На четвертый концерт IX Международного фестиваля симфонической и хоровой музыки я шла с большим интересом.
Привлекали имена с афиши, уже знакомые уфимцам по прошлым приездам. Санкт-Петербургский скрипач, народный артист России Михаил Гантварг и дирижер из Минска Александр Разумов, чье участие и придало фестивалю международный статус.
Программа вечера, правда, показалась чересчур насыщенной: Концерт Иоганнеса Брамса и 9-я симфония Густава Малера. Художественный руководитель и главный дирижер Национального симфонического оркестра РБ Рустэм Сулейманов — большой любитель интеллектуальной музыки. Составляя программу, маэстро в первую очередь заботится не об увеселении, а о просвещении публики, справедливо полагая, что именно фестиваль должен привнести в культурную жизнь новый смысл.
Если первое отделение со светлой музыкой Брамса зал проглотил на ура, второе многих погрузило в тяжелые размышления. Про последний симфонический опус Малера пишут, что это «прощание с жизнью, прощание с иллюзиями, отказ от борьбы — ибо дни сочтены и сил больше нет». Композитору диагностировали неизлечимую болезнь сердца, и обреченность сквозит в каждом такте.
По моему личному наблюдению (есть и единомышленники), музыка Малера обладает каким-то скрытым вампиризмом. За один час 20 минут звучания прощального опуса я устала так, как будто перепахала поле и сама готова была распрощаться со всеми надеждами. Если герою рассказа Чехова казалось во время игры на пианино, что камни катятся с горы, то мне казалось, что я блуждаю по воспаленному мозгу. Оркестр, который ещё и репетировал, вероятно, пребывал в ещё большем изнеможении. Отдельный респект дирижеру, выдержавшему и донесшему до зала масштабы грандиозного малеровского творения.

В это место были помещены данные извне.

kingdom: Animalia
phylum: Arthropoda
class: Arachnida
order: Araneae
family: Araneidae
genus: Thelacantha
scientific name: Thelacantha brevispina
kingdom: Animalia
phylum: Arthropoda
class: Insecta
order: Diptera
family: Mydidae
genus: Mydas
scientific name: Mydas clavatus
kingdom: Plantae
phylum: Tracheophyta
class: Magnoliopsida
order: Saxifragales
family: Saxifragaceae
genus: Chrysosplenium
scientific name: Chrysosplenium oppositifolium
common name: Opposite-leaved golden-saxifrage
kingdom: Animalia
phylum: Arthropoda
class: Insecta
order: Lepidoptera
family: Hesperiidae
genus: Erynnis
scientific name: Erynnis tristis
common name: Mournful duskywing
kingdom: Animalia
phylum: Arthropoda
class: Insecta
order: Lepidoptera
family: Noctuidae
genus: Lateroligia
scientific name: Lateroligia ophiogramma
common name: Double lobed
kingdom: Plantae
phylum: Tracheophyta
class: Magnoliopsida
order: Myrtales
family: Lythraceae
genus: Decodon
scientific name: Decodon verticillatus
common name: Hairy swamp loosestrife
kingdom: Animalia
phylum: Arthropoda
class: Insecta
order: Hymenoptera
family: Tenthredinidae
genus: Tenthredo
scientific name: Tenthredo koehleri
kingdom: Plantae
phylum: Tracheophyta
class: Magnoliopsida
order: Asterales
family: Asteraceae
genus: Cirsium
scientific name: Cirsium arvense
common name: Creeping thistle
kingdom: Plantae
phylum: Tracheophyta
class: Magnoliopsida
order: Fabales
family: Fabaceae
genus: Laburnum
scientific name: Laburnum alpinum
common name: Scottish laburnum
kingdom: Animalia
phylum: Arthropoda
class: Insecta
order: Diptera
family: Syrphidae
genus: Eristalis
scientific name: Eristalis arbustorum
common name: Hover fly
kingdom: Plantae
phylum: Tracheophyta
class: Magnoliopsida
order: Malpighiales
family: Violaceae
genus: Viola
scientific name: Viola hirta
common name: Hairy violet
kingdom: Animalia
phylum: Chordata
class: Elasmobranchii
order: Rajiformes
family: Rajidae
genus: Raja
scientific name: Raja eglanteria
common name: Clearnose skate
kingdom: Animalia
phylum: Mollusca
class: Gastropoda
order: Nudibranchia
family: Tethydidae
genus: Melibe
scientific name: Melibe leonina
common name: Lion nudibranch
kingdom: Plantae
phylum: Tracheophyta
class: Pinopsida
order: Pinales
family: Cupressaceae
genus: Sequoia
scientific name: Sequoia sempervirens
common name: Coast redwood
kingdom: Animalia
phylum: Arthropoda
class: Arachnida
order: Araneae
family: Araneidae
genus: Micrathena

После симфонии у меня не осталось даже сил подойти пожать руку Александру Разумову, хотя изначально планировала. Больно было даже разговаривать, хотелось просто лечь и не двигаться.
Зато в антракте удалось пообщаться с Михаилом Гантваргом. Солирующий скрипач, ректор и профессор Санкт-Петербургской государственной консерватории имени Римского-Корсакова, создатель и художественный руководитель камерного ансамбля «Солисты Санкт-Петербурга» — «и всё в одном флаконе», как пошутил Гантварг. Несмотря на атакующие толпы поклонниц с поздравлениями и фотокамерами, для «Общественной электронной газеты» маэстро нашел немного времени.
— Михаил Ханонович, вы в нашем городе не впервые…
— Действительно, я уже выступал здесь и еще меня как-то приглашали в жюри Открытого конкурса музыкантов-исполнителей имени Наримана Сабитова. Мы были с Александром Чайковским, представляли санкт-петербургскую консерваторию, он тогда был ректором и меня попросил вместе с ним приехать. А потом я приезжал играть с вашим главным дирижером. Сейчас я в Уфе уже в третий раз.
— Нам очень приятно было вновь послушать представителя питерской скрипичной школы в нашем городе. Обычно музыканты считают поколениями: ученик ученика такого-то. К кому восходят ваши творческие корни?
— Мои корни восходят к Ауэру. Леопольд Ауэр учил всех наших великих скрипачей — Хейфеца, Полякина, Цимбалиста и других, я — ученик его ученика, а значит, я его внук.
— Ваш струнный ансамбль называют уникальным, в чем его уникальность?
— В том, что уже 25 лет прошло со дня основания, а задачи, которые мы поставили перед собой, — сохранение традиций санкт-петербургской школы ансамблевой игры и музицирования — остаются. И поскольку мы уже 25 лет существуем — значит, есть востребованность.
— Часто концертируете?
— Вот уже три года, как я ректор консерватории, естественно, приходится от чего-то отказываться, корректировать свои выступления. В основном, отказываюсь от своих личных выступлений. Это, конечно, не очень хорошо. Мои предшественники тоже так делали, например, композитор Александр Глазунов, став ректором, к огромному сожалению, перестал писать музыку.
— Зато знал всех студентов в лицо…
— Я тоже знаю всех студентов в лицо. Стараюсь, чтобы традиции, заложенные, в том числе, Глазуновым, и, конечно, основателем консерватории Антоном Рубинштейном 151 год назад, существовали, чтобы студенты хорошо учились, чувствовали себя комфортно. Чтобы профессорско-преподавательский состав с удовольствием приходил на работу, все было хорошо организованно, в классах было тепло, рояли были настроены...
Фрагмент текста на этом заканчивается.